The Uses and Abuses of Two-Catting
The model works great when it's employed with attention, craft and discipline. There are some practices that must be watched for and employed with care: they have the potential for both great value and danger. These occur most often when one of the cats is removed from the iterative process. Because there are three cats in the model, there are three possible combinations of two-catting. I'll look at them in turn.

Real Cat-Concept Cat
GREATEST VALUE
Often we need to learn the art of observation. In business it may take the form of "management by walking around." Sometimes our lack of skill in building mechanical models hampers our ability to translate features from the Real Cat down into our concept. In these cases, some focused interaction between only your mental concept of something and the object itself can help establish a good mental model. This is also a way to develop "gut feelings" that can tend to pan out well in certain circumstances.

GREATEST DANGER
This kind of two-catting allows all sorts of unsubstantiated assumptions and errors to accumulate. A non-geologist can look at an outcrop of rock and develop some mental model about how it got to be the way it is, but the concept will likely be based on incorrect assumptions. Since the observer is under no obligation to prove the model by putting the assumptions on paper and then testing them against a different outcrop, there's little chance of ever being set straight.

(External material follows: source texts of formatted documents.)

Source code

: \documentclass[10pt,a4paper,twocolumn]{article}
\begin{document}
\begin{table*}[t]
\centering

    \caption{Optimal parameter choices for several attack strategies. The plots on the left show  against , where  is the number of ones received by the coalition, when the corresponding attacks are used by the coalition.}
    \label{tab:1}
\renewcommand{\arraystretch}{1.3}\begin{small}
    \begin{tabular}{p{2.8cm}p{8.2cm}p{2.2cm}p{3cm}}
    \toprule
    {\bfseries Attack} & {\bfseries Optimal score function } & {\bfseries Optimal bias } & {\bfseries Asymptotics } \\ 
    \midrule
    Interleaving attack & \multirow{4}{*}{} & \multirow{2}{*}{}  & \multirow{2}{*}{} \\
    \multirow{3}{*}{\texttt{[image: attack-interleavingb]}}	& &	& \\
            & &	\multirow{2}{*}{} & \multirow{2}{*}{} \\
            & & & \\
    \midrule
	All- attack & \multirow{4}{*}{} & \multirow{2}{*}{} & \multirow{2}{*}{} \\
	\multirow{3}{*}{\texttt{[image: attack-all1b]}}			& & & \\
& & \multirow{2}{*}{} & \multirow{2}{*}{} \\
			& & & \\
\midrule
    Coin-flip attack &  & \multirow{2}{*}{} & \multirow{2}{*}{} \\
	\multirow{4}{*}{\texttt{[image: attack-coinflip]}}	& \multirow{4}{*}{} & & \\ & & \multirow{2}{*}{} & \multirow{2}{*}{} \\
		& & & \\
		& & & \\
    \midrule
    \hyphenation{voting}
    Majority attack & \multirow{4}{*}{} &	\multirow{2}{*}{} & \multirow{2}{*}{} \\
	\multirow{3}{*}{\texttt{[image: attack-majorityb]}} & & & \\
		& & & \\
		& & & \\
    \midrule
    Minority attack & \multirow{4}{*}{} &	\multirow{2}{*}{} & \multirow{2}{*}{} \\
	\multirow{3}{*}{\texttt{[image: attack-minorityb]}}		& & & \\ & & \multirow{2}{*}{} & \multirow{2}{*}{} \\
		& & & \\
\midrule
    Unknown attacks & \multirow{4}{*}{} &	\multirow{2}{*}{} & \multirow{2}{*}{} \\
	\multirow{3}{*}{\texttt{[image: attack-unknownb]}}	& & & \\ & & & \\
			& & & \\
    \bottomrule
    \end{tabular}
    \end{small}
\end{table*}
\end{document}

Concept Cat-Mechanical Cat
GREATEST VALUE
Sometimes it's good to just do a core dump and tweak a model. Sometimes it's too expensive to return to the "real cat" over and over again to improve the concept, and data must be collected in the initial stages, brought back from the field, and worked into a model in isolation of the thing being modeled. [Note that if the data is collected physically, then that represents building a mechanical cat.] This is also a great tool for building a working model of your assumptions. Such a model can be used diagnostically to discover any holes, inconsistencies or errors in your concept.

GREATEST DANGER
Without any reference to reality, it's easy to build up a sort of nonsense, fantasy world. In extreme cases, it's possible to believe that the Concept Cat IS the Real Cat. We all suffer this at one time or another, and it plagues civilization in general. Stereotypes, prejudices, a sense of personal limitation, and fear all result from this closed loop behavior between what we think the world is like and our documentation of these personal beliefs. Pseudoscience falls in this category of two-catting.

Mechanical Cat-Real Cat
GREATEST VALUE
Once we believe something about reality--once we have a firmly established concept or mental model--it can be very hard to uproot and change. Eliminating Concept Cat from the equation can be useful in these circumstances. But it's difficult. One technique is suspending judgment when testing a model with reality--especially a priori judgment.

GREATEST DANGER
Without engaging Concept Cat, we don't learn. Many of us have had jobs that required only a mindless comparison of figures on reports (Mechanical Cat) to items in an inventory (Real Cat). No thinking involved. No growth potential.